Перед тем как уйти, Доран сказал:
— Почему ты хотел наплевать на этих деятелей?
— Потому что никто из них и пальцем не пошевелит ради Маломара, — сказал я. — Они рады, что его больше нет.
Но это было не совсем так. Я ненавидел их, потому что они пытались диктовать мне, что я должен писать.
Я вернулся в Нью-Йорк как раз вовремя, чтобы успеть увидеть вручение премий, присужденных Академией Художеств: по телевидению. Мы с Валери каждый год смотрели эту церемонию. А в этом году я особенно хотел посмотреть, потому что Дженел со своими друзьями обеспечила награду одному фильму, в котором участвовала. Это был короткий получасовой фильм.
Жена принесла кофе и домашнее печенье, и мы устроились перед телевизором. Она улыбнулась мне и сказала:
— Ты не думаешь, что в один прекрасный день ты будешь там получать Оскара?
— Нет, — ответил я. — Моя картина его не получит, это будет дрянь, а не фильм.
Как обычно, при вручении Оскара сначала показывали весь коллектив, сделавший фильм. Фильм Дженел получал Оскара как лучший короткометражный фильм, и на экране появилось и ее лицо. Оно было раскрасневшееся, все светилось радостью. Она сказала просто:
— Я хотела бы выразить благодарность тем женщинам, которые вместе со мной участвовали в создании этой картины, особенно Элис Десанитис.
Эти слова сразу перенесли меня в то время, в тот день, когда я узнал, что Элис любит Дженел больше, чем когда-либо любил я.
Дженел сняла на один месяц дом в Малибу, на побережье. В конце недели я уезжал из своей гостиницы и проводил субботу и воскресенье с ней в этом доме. В пятницу, поздно вечером мы шли на берег, а потом садились на малюсенькой веранде, под лунным светом, и наблюдали за маленькими птичками, которых, как сказала Дженел, называли перевозчиками. Они всякий раз отскакивали от набегавшей волны, так что вода не попадала на них.

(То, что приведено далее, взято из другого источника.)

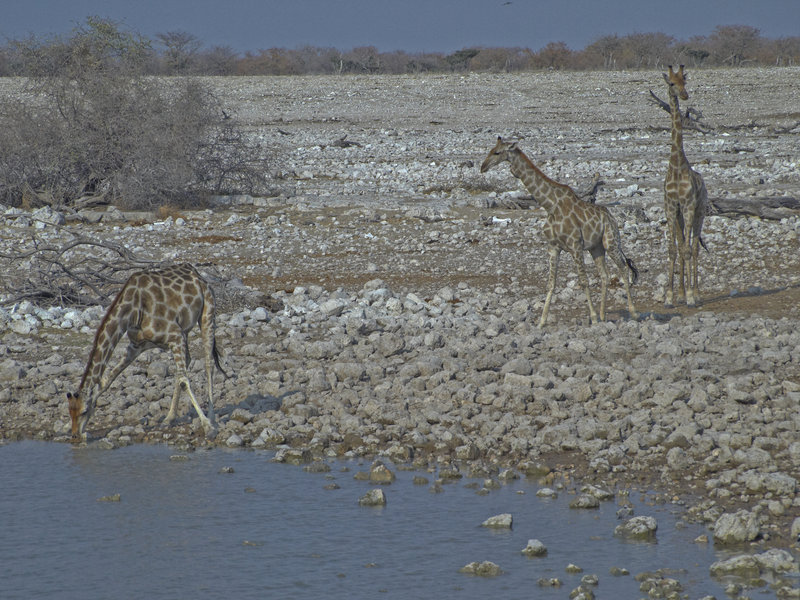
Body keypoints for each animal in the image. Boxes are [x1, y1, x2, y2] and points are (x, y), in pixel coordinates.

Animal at [67, 263, 228, 441]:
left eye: (84, 411)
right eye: (70, 411)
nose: (75, 435)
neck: (132, 310)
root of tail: (198, 275)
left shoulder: (174, 334)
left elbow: (185, 381)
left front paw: (208, 427)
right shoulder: (137, 345)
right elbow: (107, 380)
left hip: (207, 314)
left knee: (208, 363)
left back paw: (212, 419)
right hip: (184, 331)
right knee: (186, 363)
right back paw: (169, 418)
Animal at [480, 137, 638, 327]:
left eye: (497, 152)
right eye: (490, 150)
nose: (482, 167)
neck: (550, 205)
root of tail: (611, 218)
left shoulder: (575, 246)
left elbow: (584, 281)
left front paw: (592, 318)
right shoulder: (553, 247)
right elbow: (551, 284)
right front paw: (541, 322)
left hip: (611, 242)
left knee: (623, 267)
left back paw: (632, 312)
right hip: (596, 248)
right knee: (605, 275)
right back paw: (603, 315)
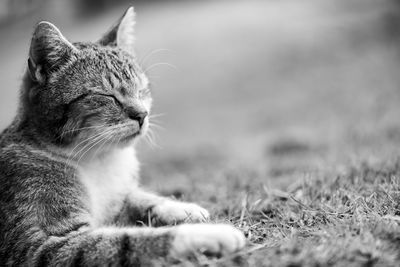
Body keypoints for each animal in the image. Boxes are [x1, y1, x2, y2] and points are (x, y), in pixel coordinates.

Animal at [0, 6, 245, 267]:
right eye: (108, 95)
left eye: (142, 90)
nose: (142, 115)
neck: (98, 160)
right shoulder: (41, 246)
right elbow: (127, 241)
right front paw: (209, 234)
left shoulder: (119, 199)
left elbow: (139, 198)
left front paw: (183, 208)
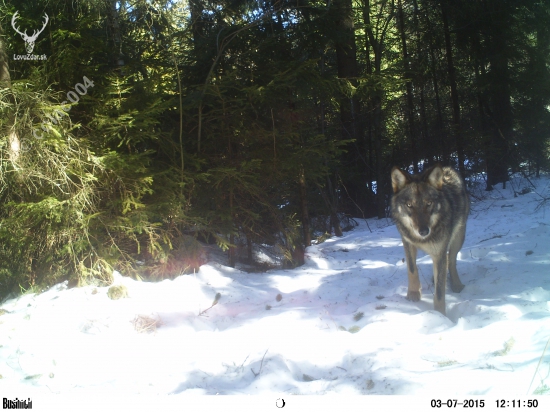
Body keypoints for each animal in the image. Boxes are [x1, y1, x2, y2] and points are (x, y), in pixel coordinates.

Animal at [392, 164, 470, 316]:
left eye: (428, 203)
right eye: (409, 205)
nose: (423, 231)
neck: (422, 239)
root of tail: (446, 167)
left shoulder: (439, 252)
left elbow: (439, 292)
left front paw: (440, 316)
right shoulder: (407, 242)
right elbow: (412, 269)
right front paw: (413, 294)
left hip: (458, 238)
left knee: (451, 260)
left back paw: (456, 284)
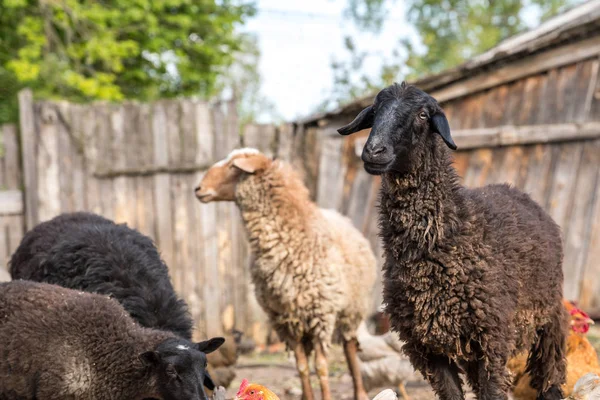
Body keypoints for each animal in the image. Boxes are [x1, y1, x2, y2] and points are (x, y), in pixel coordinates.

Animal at [195, 148, 378, 400]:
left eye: (233, 166)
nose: (198, 189)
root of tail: (342, 217)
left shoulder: (322, 315)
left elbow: (322, 366)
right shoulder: (285, 320)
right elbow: (301, 367)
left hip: (351, 310)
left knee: (350, 350)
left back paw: (360, 392)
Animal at [338, 81, 568, 400]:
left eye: (423, 115)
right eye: (374, 112)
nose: (374, 151)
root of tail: (519, 192)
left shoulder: (493, 339)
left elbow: (493, 392)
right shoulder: (428, 347)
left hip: (549, 319)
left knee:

Мы спали в спальне, выходящей на Тихий океан. На следующий день, в субботу, когда у нас был ленч вместо завтрака, к нам приехала Элис. Она позавтракала с нами, а потом достала из своей сумочки маленький прямоугольный кусочек пленки и передала его Дженел. Кусочек пленки был не больше дюйма в ширину и два дюйма в длину.
Дженел спросила:
— Что это?
— Это режиссерский кредит фильму, — сказала Элис. — Я вырезала его.
— Зачем? — спросила Дженел.
— Потому что подумала, что тебе будет приятно, — сказала Элис.
Я смотрел на Дженел и Элис. Фильм я видел. Это была неплохая работа. Дженел и Элис сделали его с тремя другими женщинами. Это было их совместное предприятие, чисто женское, на свой страх и риск. У Дженел был кредит как у кинозвезды. У Элис был кредит за режиссуру. Еще две женщины получили кредит в соответствии с работой, которую они выполняли по созданию фильма.